Inés había olvidado cómo respirar, sus ojos seguían clavados en el rostro de Irene, tan perfecto y hermoso como lo recordaba, sin atreverse a parpadear para no perder esa hermosa visión, asegurándose a sí misma que estaba dormida y teniendo un sueño hermoso, era la mejor explicación al hecho de que la joven reportera estuviese en Boston, en su puerta, mirándola con lava en sus pupilas...

Pero no era un sueño, lo constató en cuanto Irene penetró en su apartamento, mirando de arriba abajo con una mueca en sus gestos su nuevo hogar. Ella, como una autómata, la siguió aun sin ser capaz de pronunciar palabra, mientras su mente trabajaba a la velocidad de la luz intentando comprender por qué su mundo se había puesto del revés una vez más.

La morena clavó su mirada oscura en ella una, escrutando su rostro, deteniéndose en las marcas de su insomnio, en sus cabellos alborotados, en su demacrada y pálida tez, mientras sus labios dibujaban una nueva mueca de despecho. Sus palabras, irónicas y cargadas de reproche, como puñaladas, entraron en su alma obligándola a sangrar una vez más, obligándola a recordarse cuánto la había echado de menos, hasta la locura, hasta acabar desquiciada por su falta.

-Veo que escapar te ha sentado bien, te veo fenomenal...

-Irene yo...

-Tú nada, no pienso hablar de ti Inés Arrimadas, he hecho un viaje muy largo para que por una vez seas tú la que escuche.

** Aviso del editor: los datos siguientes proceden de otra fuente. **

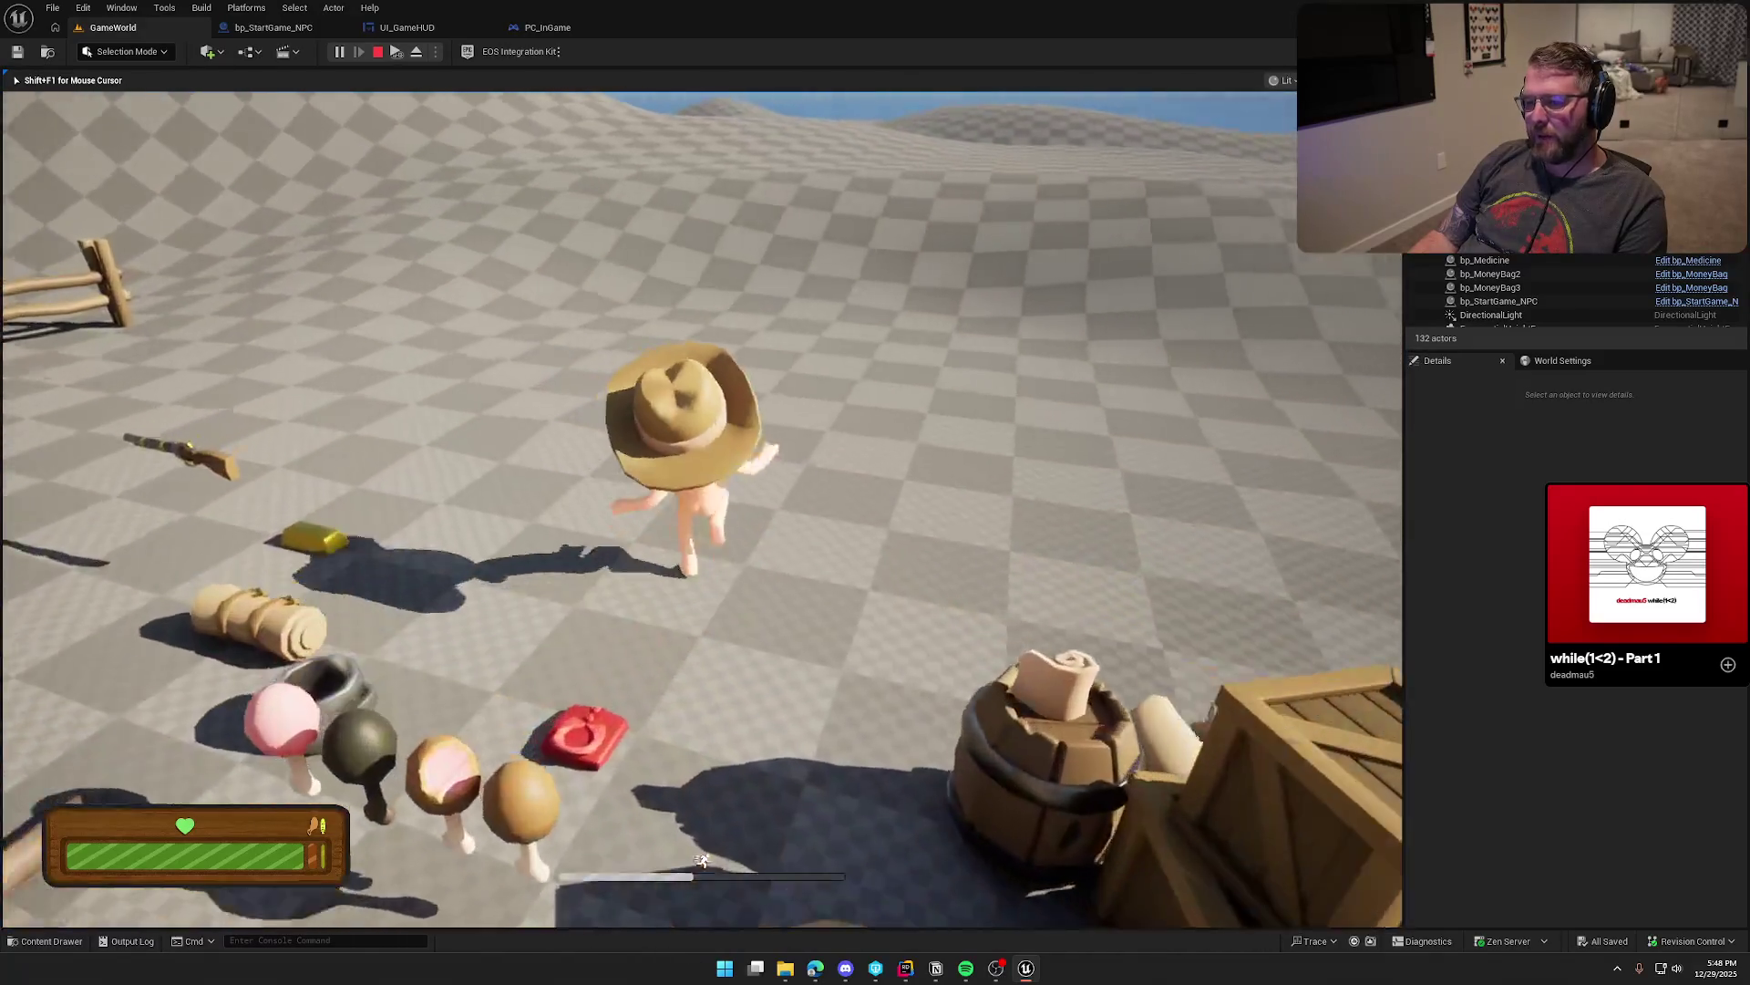
{"action": "key", "text": "w"}
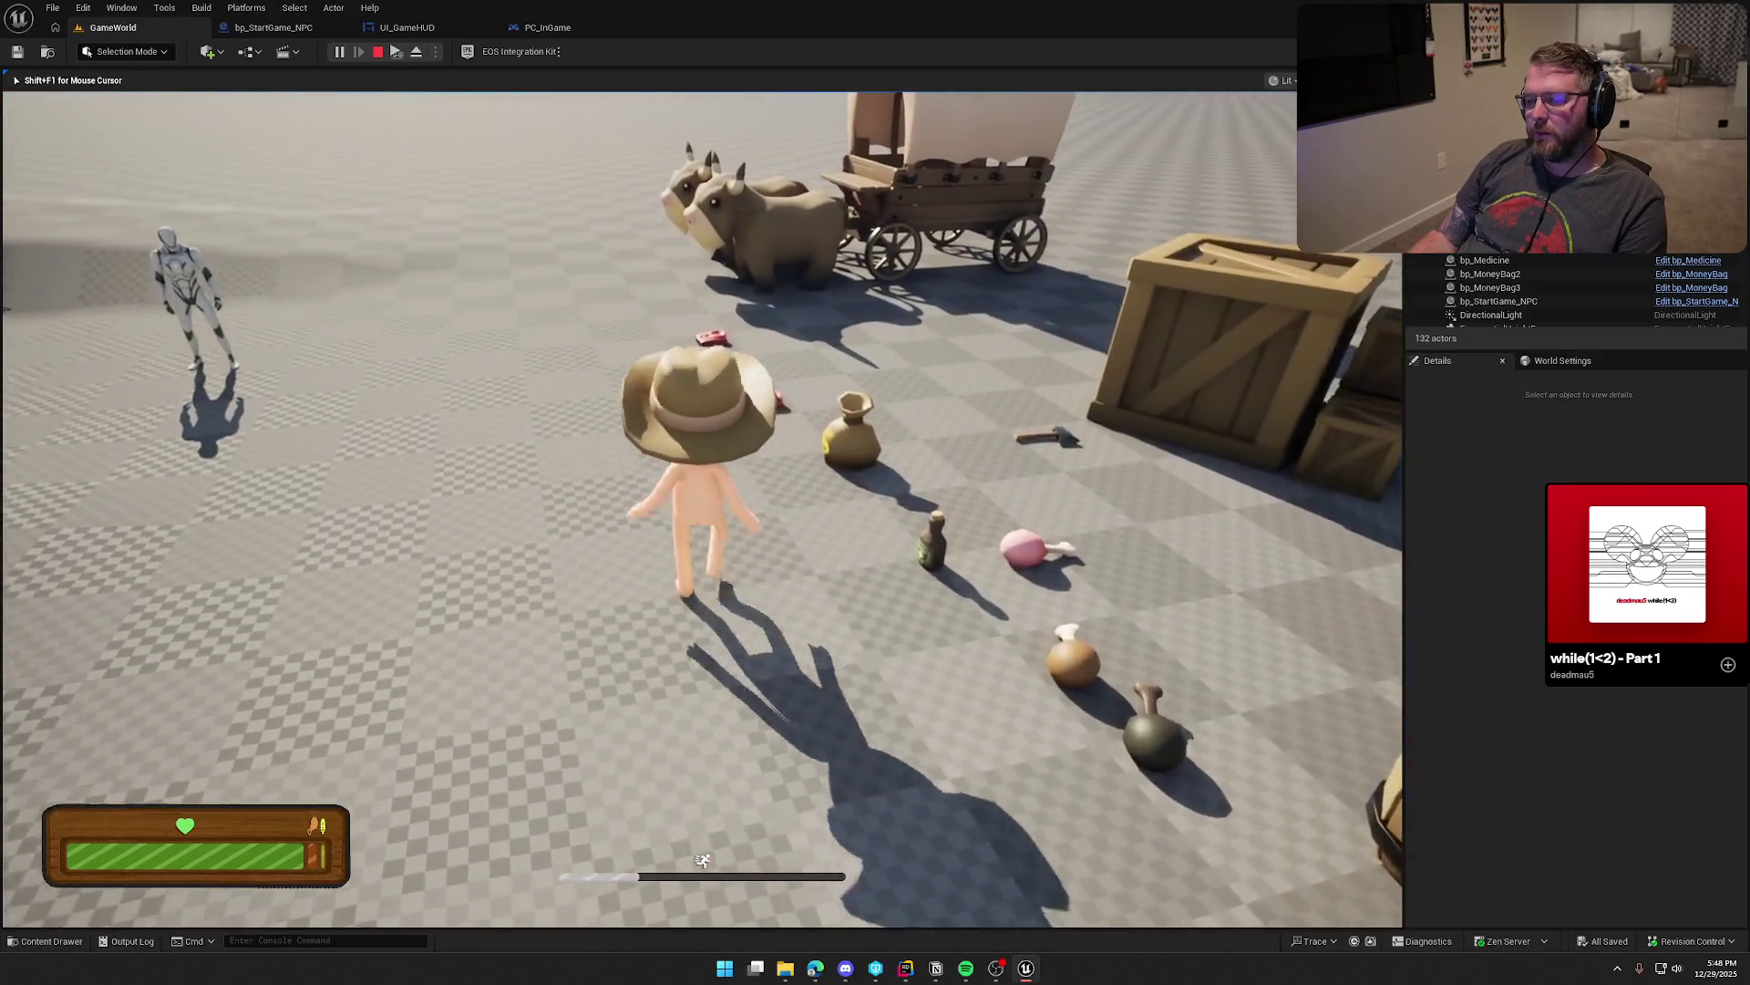
{"action": "key", "text": "w"}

Tajante, cortante, directa a sus entrañas, sus palabras la obligaron a tragar con dificultad y a sentarse ya que sus piernas dejaron de responderle. Irene desprendía una fuerza arrebatadora, hipnótica y a la vez aterradora.

Intentando disimular el leve temblar de sus piernas, cerró sus labios y clavó su mirada en esa imponente mujer mientras empezaba a andar de un lado a otro en ese salón, intentando calmarse y serenarse para no estallar. En ese momento la confirmación de que estaba completa y absolutamente enamorada de Irene le golpeó con fuerza, a la vez que el miedo atenazaba su pecho... por primera vez en años no tenía salida, no había posibilidad de huida, debía enfrentar todos los fantasmas por completo.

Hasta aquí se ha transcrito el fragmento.